The story of Jeff Bezos running Amazon with ever-growing revenues and zero profits for decades has become legendary in the tech world. Initially, a part of the investment community believed that its razor-thin margins are a sign that the business is unsustainable in the long run. Nowadays, however, it’s widely accepted that reinvesting every single free penny into the business for two decades was the key strategy that made Amazon the world leader in e-commerce.

The market of businesses that have very low marginal costs (the cost of adding one additional customer) and strong network effects (the offering of the business becomes more valuable the more people participate in it, usually platforms) is a winner-takes-all economy. The market leader becomes a monopoly, and direct competitors simply cannot generate enough added value to overcome the accumulated network effects of the leader.

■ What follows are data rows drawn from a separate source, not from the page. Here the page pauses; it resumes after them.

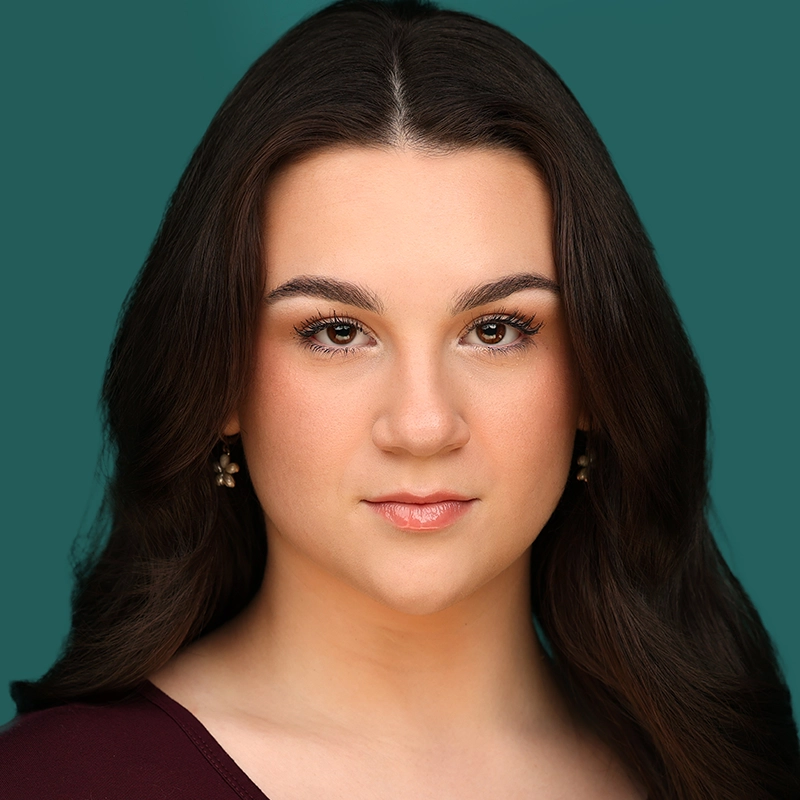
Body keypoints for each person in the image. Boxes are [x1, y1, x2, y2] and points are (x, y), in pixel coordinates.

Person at [1, 0, 798, 797]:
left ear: (597, 374)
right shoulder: (51, 782)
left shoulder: (721, 775)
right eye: (338, 332)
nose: (423, 425)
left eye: (495, 330)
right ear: (220, 382)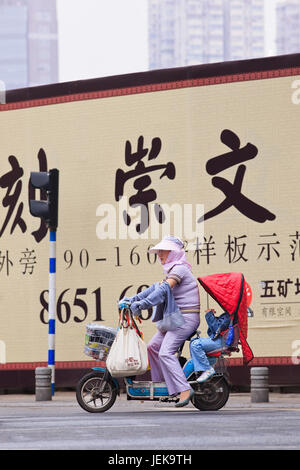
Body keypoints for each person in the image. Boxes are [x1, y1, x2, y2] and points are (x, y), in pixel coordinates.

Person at [120, 235, 200, 407]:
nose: (160, 255)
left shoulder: (180, 269)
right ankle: (164, 385)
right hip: (174, 320)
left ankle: (184, 389)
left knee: (165, 352)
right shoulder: (171, 271)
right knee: (153, 347)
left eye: (163, 251)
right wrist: (131, 300)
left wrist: (142, 305)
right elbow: (153, 289)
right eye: (159, 252)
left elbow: (163, 290)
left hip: (185, 319)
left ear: (174, 252)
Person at [190, 308, 231, 382]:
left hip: (221, 341)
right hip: (221, 340)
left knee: (195, 344)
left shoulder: (229, 316)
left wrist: (209, 315)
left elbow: (216, 329)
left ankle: (207, 369)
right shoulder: (230, 315)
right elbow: (217, 327)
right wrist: (212, 315)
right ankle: (205, 368)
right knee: (194, 341)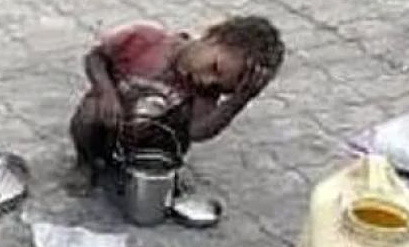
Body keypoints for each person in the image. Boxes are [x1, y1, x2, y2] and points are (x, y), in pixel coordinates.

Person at [70, 16, 285, 177]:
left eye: (219, 86)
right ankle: (86, 163)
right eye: (215, 68)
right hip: (109, 123)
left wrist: (239, 100)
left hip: (151, 147)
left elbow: (197, 131)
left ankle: (147, 173)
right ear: (212, 36)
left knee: (172, 140)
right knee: (89, 112)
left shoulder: (204, 90)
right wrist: (106, 92)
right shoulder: (146, 38)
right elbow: (94, 58)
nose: (207, 81)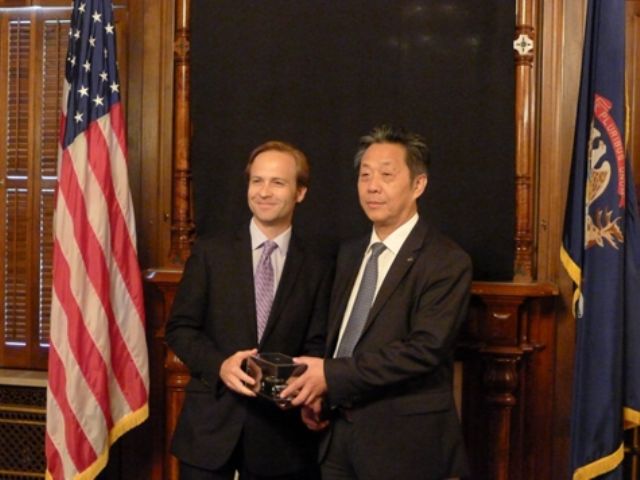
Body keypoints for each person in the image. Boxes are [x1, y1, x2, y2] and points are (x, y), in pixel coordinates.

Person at [281, 125, 472, 480]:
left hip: (404, 446)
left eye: (386, 175)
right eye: (365, 175)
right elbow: (337, 339)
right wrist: (319, 392)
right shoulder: (350, 253)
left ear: (419, 185)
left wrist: (331, 376)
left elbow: (424, 350)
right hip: (336, 437)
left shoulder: (446, 260)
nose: (372, 186)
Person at [165, 141, 332, 480]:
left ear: (300, 192)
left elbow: (317, 343)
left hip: (281, 439)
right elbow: (180, 329)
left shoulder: (318, 264)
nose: (264, 192)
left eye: (277, 182)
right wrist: (220, 365)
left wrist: (301, 392)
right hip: (209, 431)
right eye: (257, 181)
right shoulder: (211, 253)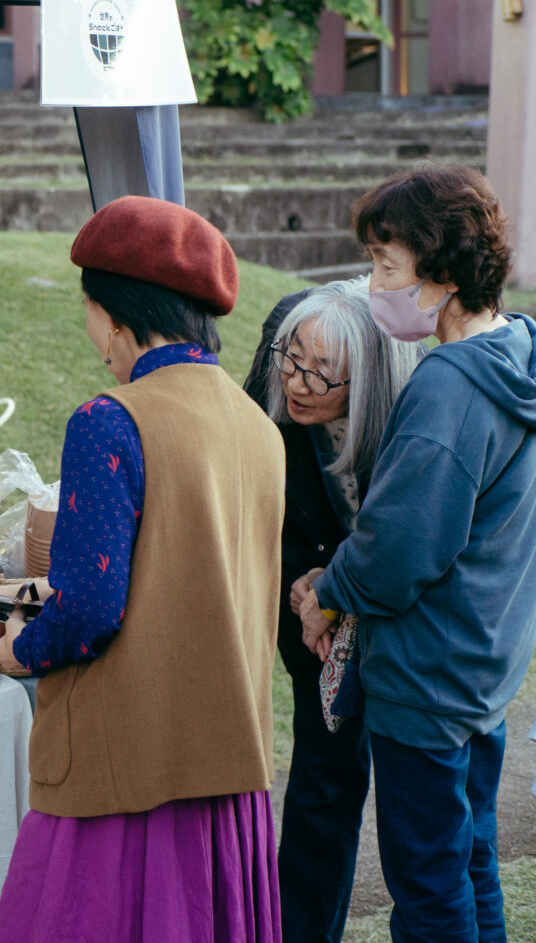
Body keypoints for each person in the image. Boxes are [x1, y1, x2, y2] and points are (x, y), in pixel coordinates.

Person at [0, 196, 286, 942]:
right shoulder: (257, 426)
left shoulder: (110, 418)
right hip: (225, 767)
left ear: (114, 314)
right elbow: (178, 566)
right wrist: (32, 589)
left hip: (127, 775)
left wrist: (17, 651)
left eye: (88, 309)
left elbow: (93, 610)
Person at [294, 165, 536, 943]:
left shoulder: (449, 387)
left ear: (444, 275)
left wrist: (327, 590)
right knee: (470, 862)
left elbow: (397, 551)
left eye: (386, 266)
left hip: (427, 682)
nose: (374, 287)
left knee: (429, 887)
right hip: (484, 667)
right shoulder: (519, 350)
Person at [241, 278, 421, 943]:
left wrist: (338, 588)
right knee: (326, 770)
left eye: (321, 374)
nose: (297, 382)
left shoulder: (411, 406)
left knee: (410, 791)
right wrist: (302, 586)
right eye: (291, 361)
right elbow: (254, 477)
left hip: (389, 606)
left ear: (369, 382)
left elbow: (404, 533)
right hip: (304, 600)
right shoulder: (291, 340)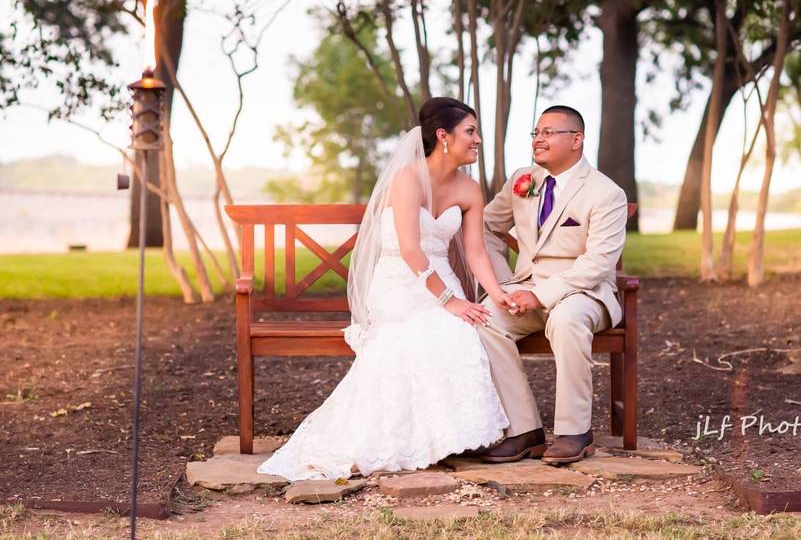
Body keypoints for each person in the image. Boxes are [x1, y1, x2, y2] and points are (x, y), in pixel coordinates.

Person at [258, 97, 513, 481]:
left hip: (441, 278)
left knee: (463, 330)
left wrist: (496, 294)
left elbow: (476, 252)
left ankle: (444, 437)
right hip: (400, 282)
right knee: (425, 331)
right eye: (471, 131)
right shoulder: (408, 178)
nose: (477, 140)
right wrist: (451, 300)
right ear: (443, 136)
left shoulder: (470, 189)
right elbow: (411, 250)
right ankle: (404, 438)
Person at [477, 105, 628, 464]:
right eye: (536, 132)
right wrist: (502, 285)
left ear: (576, 140)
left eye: (548, 132)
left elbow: (597, 264)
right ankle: (524, 429)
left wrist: (540, 295)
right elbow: (483, 228)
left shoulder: (606, 193)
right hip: (525, 288)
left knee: (566, 320)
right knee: (483, 320)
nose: (538, 139)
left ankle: (575, 431)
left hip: (584, 293)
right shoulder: (522, 180)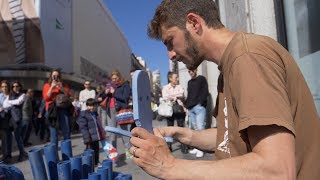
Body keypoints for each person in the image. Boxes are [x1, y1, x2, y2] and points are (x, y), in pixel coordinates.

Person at [129, 0, 320, 179]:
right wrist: (183, 134)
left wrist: (168, 166)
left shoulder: (247, 57)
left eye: (170, 41)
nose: (170, 55)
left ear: (194, 23)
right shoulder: (229, 66)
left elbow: (276, 170)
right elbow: (229, 137)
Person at [42, 69, 72, 147]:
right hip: (52, 109)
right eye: (54, 76)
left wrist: (61, 88)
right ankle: (54, 157)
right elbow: (46, 98)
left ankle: (68, 155)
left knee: (66, 131)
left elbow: (68, 96)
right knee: (53, 133)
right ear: (51, 76)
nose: (55, 77)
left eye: (57, 76)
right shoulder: (47, 85)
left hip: (62, 108)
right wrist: (52, 87)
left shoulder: (64, 85)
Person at [184, 68, 208, 158]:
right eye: (189, 71)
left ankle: (202, 149)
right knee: (194, 129)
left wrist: (201, 103)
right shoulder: (189, 82)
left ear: (196, 70)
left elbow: (205, 91)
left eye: (192, 70)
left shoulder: (201, 79)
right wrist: (186, 105)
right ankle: (197, 147)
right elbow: (189, 94)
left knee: (200, 128)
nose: (191, 72)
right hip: (191, 108)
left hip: (199, 107)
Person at [111, 70, 134, 159]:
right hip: (118, 111)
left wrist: (114, 94)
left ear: (119, 77)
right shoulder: (115, 87)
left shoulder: (125, 85)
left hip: (125, 111)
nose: (114, 80)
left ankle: (130, 150)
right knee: (123, 133)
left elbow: (125, 97)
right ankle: (127, 150)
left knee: (128, 132)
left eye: (115, 78)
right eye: (112, 79)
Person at [161, 71, 187, 152]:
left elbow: (182, 94)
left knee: (181, 129)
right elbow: (165, 97)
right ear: (170, 78)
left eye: (177, 77)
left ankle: (184, 146)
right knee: (169, 130)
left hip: (179, 109)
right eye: (176, 77)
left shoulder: (180, 86)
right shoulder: (165, 87)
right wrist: (176, 96)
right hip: (169, 110)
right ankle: (169, 146)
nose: (177, 79)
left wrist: (172, 96)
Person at [3, 81, 27, 162]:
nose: (15, 87)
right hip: (10, 119)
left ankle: (22, 154)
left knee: (17, 137)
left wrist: (10, 102)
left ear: (20, 87)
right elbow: (5, 105)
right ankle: (11, 155)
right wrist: (12, 103)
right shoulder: (10, 95)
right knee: (10, 138)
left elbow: (18, 102)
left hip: (17, 119)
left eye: (17, 86)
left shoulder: (23, 95)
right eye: (13, 86)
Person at [78, 98, 107, 165]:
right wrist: (87, 137)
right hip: (89, 138)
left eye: (93, 106)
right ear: (87, 106)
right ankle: (89, 163)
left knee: (96, 150)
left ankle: (96, 162)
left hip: (96, 137)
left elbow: (99, 125)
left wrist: (102, 133)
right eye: (90, 106)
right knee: (90, 151)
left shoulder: (95, 114)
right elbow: (83, 128)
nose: (92, 107)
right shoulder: (84, 115)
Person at [0, 80, 11, 162]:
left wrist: (4, 108)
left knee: (5, 139)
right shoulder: (0, 96)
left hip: (7, 121)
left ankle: (6, 156)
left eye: (5, 86)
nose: (4, 88)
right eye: (2, 86)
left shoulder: (11, 96)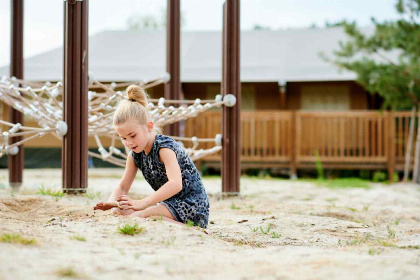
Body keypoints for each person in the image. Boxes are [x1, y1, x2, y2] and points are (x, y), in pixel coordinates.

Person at [93, 85, 210, 228]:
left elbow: (176, 184)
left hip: (192, 205)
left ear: (149, 127)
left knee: (139, 216)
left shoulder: (164, 148)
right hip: (168, 205)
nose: (129, 143)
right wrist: (112, 204)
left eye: (133, 136)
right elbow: (123, 186)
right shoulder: (135, 155)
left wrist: (144, 203)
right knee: (121, 211)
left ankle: (193, 228)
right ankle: (168, 221)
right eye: (123, 138)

For such markets, rapid growth is not only desirable but often necessary. If you decide to take it slowly, one step at a time, you are risking that a competitor who is highly capitalized and investing aggressively in growth would surpass you. Naturally, becoming the market leader in a game where the difference between first and second place could be a few orders of magnitude is crucial.

Since a lot of startups and their investors realize this, there are plenty of startups that are not only operating with zero profits, but with massive losses in the name of growth and rapid expansion.

If you are trying to build a monopoly in a market with strong network effects, this is rational behavior. This doesn’t mean, however, that it is rational for any new business. The Amazons, Ubers and AirBNB’s of the world are few.